Somebody has to do something about the weather here. After going through my full share of German bureaucracy, I’m probably not the best person, but somebody should take on the task.
I wander out to the street yesterday to be greeted by a beautiful spring morning. The birds were chirping, the … uh … fish were … eh … singing (?), the other animals were doing whatever the other animals do when its springtime. (I’m living in a city, dang it — and the animals here are different from back home. I don’t have the time to find out what they’re up to. (Oh, and though I’ve found out this might not be true, I’ve been told that squirrels don’t live in Germany. I haven’t been able to find out if they disappeared in some strange varient of the Pied Piper tale, or if there’s a Germany equivalent of St. Patrick who had it in for bushy tailed rodents.))
Today we’re back to weather-courtesy-of-Noah, a steady, drizzly, downpourish-type rain that simply will not let up. I’m beginning to get worried, since I don’t even know what the German word for “ark” is.
It’s not really the water that bother me, though. Hamburg’s a port city (founding member of the Hanseatic League, you know) (you did not), so I came here expecting some wetness. The inability of the German weather gods to make up their minds, though, that’s irritating. This place has the most changeable weather I’ve ever seen.
I got my first glimpse of that when I got off the plane here in December. While walking to the hostel I was staying at for the first few days, I trudged through rain, snow, sleet and hail, as well as various permutations of precipitation. Once I got to the place, I started handing out letters to random people, figuring I must be a contestant on some sort of U.S. Postal Service-themed reality show.
Since then, I’ve lived through hail storms pounding out of clear blue sky, temperatures that rise and drop like bungee-cord-afficionados and rain showers that appear and disappear at will.

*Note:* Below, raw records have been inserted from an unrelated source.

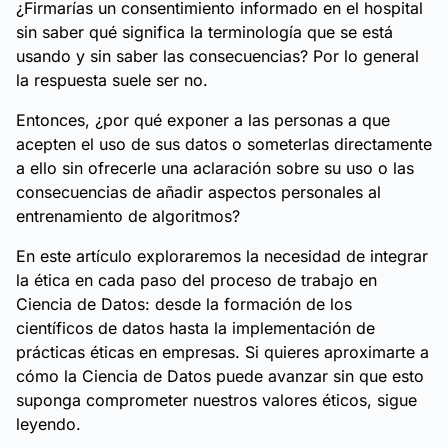
¿Firmarías un consentimiento informado en el hospital
sin saber qué significa la terminología que se está
usando y sin saber las consecuencias? Por lo general
la respuesta suele ser no.
Entonces, ¿por qué exponer a las personas a que
acepten el uso de sus datos o someterlas directamente
a ello sin ofrecerle una aclaración sobre su uso o las
consecuencias de añadir aspectos personales al
entrenamiento de algoritmos?
En este artículo exploraremos la necesidad de integrar
la ética en cada paso del proceso de trabajo en
Ciencia de Datos: desde la formación de los
científicos de datos hasta la implementación de
prácticas éticas en empresas. Si quieres aproximarte a
cómo la Ciencia de Datos puede avanzar sin que esto
suponga comprometer nuestros valores éticos, sigue
leyendo.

The only good think about the local weather patterns is they’ve clued me in to a new way of measuring the cold: using my glasses. My eyeglasses make a strange clicking or cracking noise when they get cold, with the time between going outside and hearing the noise enabling me to figure out exactly what the temperature is. Sure, I could look at a thermometer, but they’re all in Centigrade: Graphing elapsed-glass-clicking time is much easier than trying to convert to Fahrenheit.

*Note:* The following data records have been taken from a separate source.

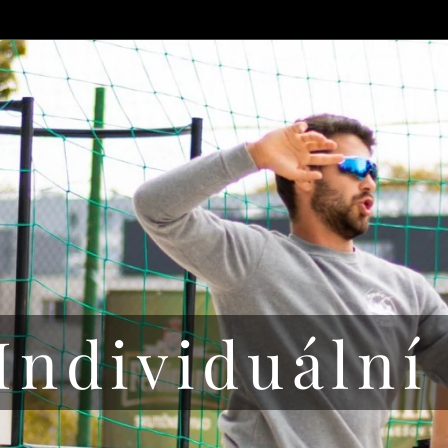
Individuální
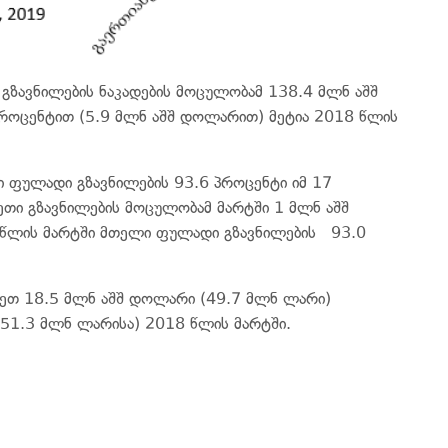
გზავნილების ნაკადების მოცულობამ 138.4 მლნ აშშ
პროცენტით (5.9 მლნ აშშ დოლარით) მეტია 2018 წლის
ი ფულადი გზავნილების 93.6 პროცენტი იმ 17
ეთი გზავნილების მოცულობამ მარტში 1 მლნ აშშ
ი წლის მარტში მთელი ფულადი გზავნილების 93.0
ეთ 18.5 მლნ აშშ დოლარი (49.7 მლნ ლარი)
(51.3 მლნ ლარისა) 2018 წლის მარტში.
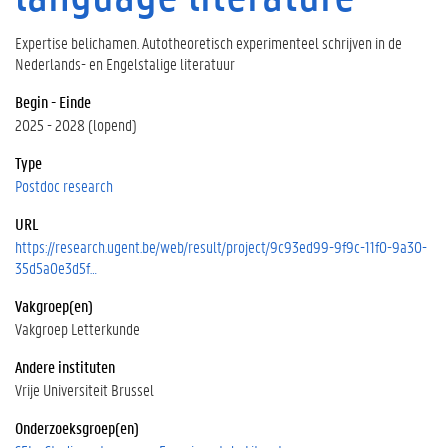
Expertise belichamen. Autotheoretisch experimenteel schrijven in de
Nederlands- en Engelstalige literatuur
Begin - Einde
2025 - 2028 (lopend)
Type
Postdoc research
URL
https://research.ugent.be/web/result/project/9c93ed99-9f9c-11f0-9a30-
35d5a0e3d5f…
Vakgroep(en)
Vakgroep Letterkunde
Andere instituten
Vrije Universiteit Brussel
Onderzoeksgroep(en)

Of course, cracking sounds coming from eyeglasses isn’t the most soothing sound one can hear. No doubt the next snow storm that descends upon me will result in a much more hideous crackling sound, followed by my glasses making a spectacle of themselves as they split into component parts.
When I end up not only wandering around in rotten weather but also blind, than I’ll really have something to complain about.